U.S. sends aircraft carrier back to Gulf to face Iran, Syria
DUBAI (Reuters) - The U.S. Navy is cutting short home leave for the crew of one of its aircraft carriers and sending them back to the Middle East next week to counter any threat from Iran, according to the official Navy News Service.
Defence Secretary Leon Panetta told sailors aboard the USS Stennis in their home port of Seattle on Wednesday they were needed back in the Middle East soon, after approving calls from the U.S. Central Command for Stennis to return to the region.
"Obviously, Iran is one of those threats," the U.S. military news service quoted Panetta as saying during a send-off event at a military base on the U.S. West Coast.
"Secondly, it is the turmoil in Syria," he said. "We're obviously following that closely as well."
The Stennis' departure in January from the Bahrain-based U.S. Fifth Fleet area of operations prompted Iranian army chief Ataollah Salehi to threaten action if it returned, saying Iran was "not in the habit of warning more than once".
The threats started a war of words between Iran and the United States that spooked oil markets, and fears over possible military confrontation remain high.
Panetta cited Iran's nuclear programme and its threats to oil tankers in the Strait of Hormuz as two concerns the Stennis strike group could counter in the U.S. Central Command's area of responsibility, which also includes Syria and Afghanistan.
U.S. attention on Syria is focused on providing humanitarian aid, monitoring chemical and biological weapon stockpiles, and offering non-lethal assistance to forces opposing President Bashar al-Assad, he said.
A spokesman for the Fifth Fleet in Bahrain said the redeployment was not a build-up in the Gulf because the USS Enterprise is due to leave the region on its final voyage back to the United States before being decommissioned after over 50 years of service.
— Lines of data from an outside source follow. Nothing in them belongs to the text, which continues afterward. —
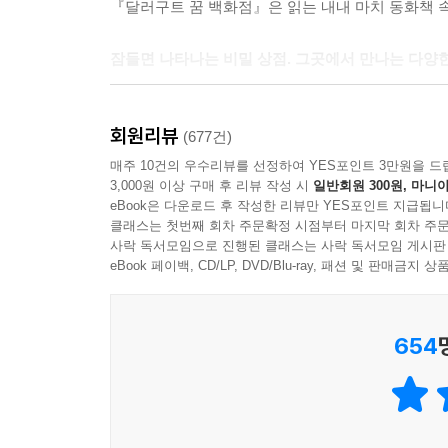
『달러구트 꿈 백화점』은 읽는 내내 마치 동화책 속
누고 있었다.
페니는 그들의 대화에 방해가 되지 않도록 조심조심 
잠들면 나타나는 비밀 상점. 그곳에서 만나는 다양
인된 은빛 브로치를 달고 있는 다른 직원들과 다르게
야무진 인상을 풍겼다.
잠들어야만 입장할 수 있는 상점가 마을. 그곳에는 
“왜 못 사게 하는 거예요?”
회원리뷰
푸드트럭, 옷을 훌렁훌렁 벗고 자는 손님들에게 
(677건)
매니저와 얘기를 나누던 젊은 남자 손님은 당황해서
제작소, 만년 설산의 오두막에서 1년에 딱 한 번 
매주 10건의 우수리뷰를 선정하여 YES포인트 3만원을 드
“지금 잡생각이 많으신 것 같은데 꿈은 다음에 구입
3,000원 이상 구매 후 리뷰 작성 시
일반회원 300원, 마니아
하늘을 나는 꿈을 만드는 레프라혼 요정들의 시끌벅
된 말씀이지만 제 경험상 손님의 경우에는 99% 꿈
eBook은 다운로드 후 작성한 리뷰만 YES포인트 지급됩니
파 우유가 굉장히 고소하답니다. 숙면에도 도움이 되
클래스는 첫번째 회차 주문확정 시점부터 마지막 회차 주문
하지만 잠든 손님들에게 가장 인기 있는 곳은, 두
사락 독서모임으로 진행된 클래스는 사락 독서모임 게시판
남자 손님은 꿍얼거리며 엘리베이터 쪽으로 가버렸
물론이고, 짧은 낮잠을 자는 사람들과 동물들로 매
eBook 페이백, CD/LP, DVD/Blu-ray, 패션 및 판매금
각을 맞춰 진열장에 다시 올려놓았다.
‘달러구트의 꿈 백화점’은 가장 유서 깊은 상점으로
---「1. 주문하신 꿈은 매진입니다」중에서
654
주인공 페니는 누구나 들어가고 싶은 꿈의 직장 ‘달
그때 가게 출입문에 달아놓은 종이 울리고, 나이가 
일하게 된다. 베테랑 웨더 아주머니가 일하고 있는 1
“죄송해요, 오늘 전 상품 매진이어서….” 페니가 
“저… 상품을 사려는 건 아니고요. 혹시 예약 상담은
어른들을 위한 힐링 판타지 『달러구트 꿈 백화점
“그럼요. 어서 오세요, 손님.”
"The presence of two aircraft carriers changes based on needs and requirements," Lieutenant Greg Raelson said.
Iranian threats to block the waterway through which about 17 million barrels a day sailed in 2011 have grown in the past year as U.S. and European sanctions aimed at starving Tehran of funds for its nuclear programme have tightened.
A heavy western naval presence in the Gulf is a big deterrent to Tehran actually trying to block the shipping route through which most of the crude exported from Saudi Arabia, the United Arab Emirates, Kuwait and Iraq sails.
The Stennis had been due to deploy next to the Pacific towards the end of 2012 but its return to active duty has been brought forward by four months because of tension in the Gulf.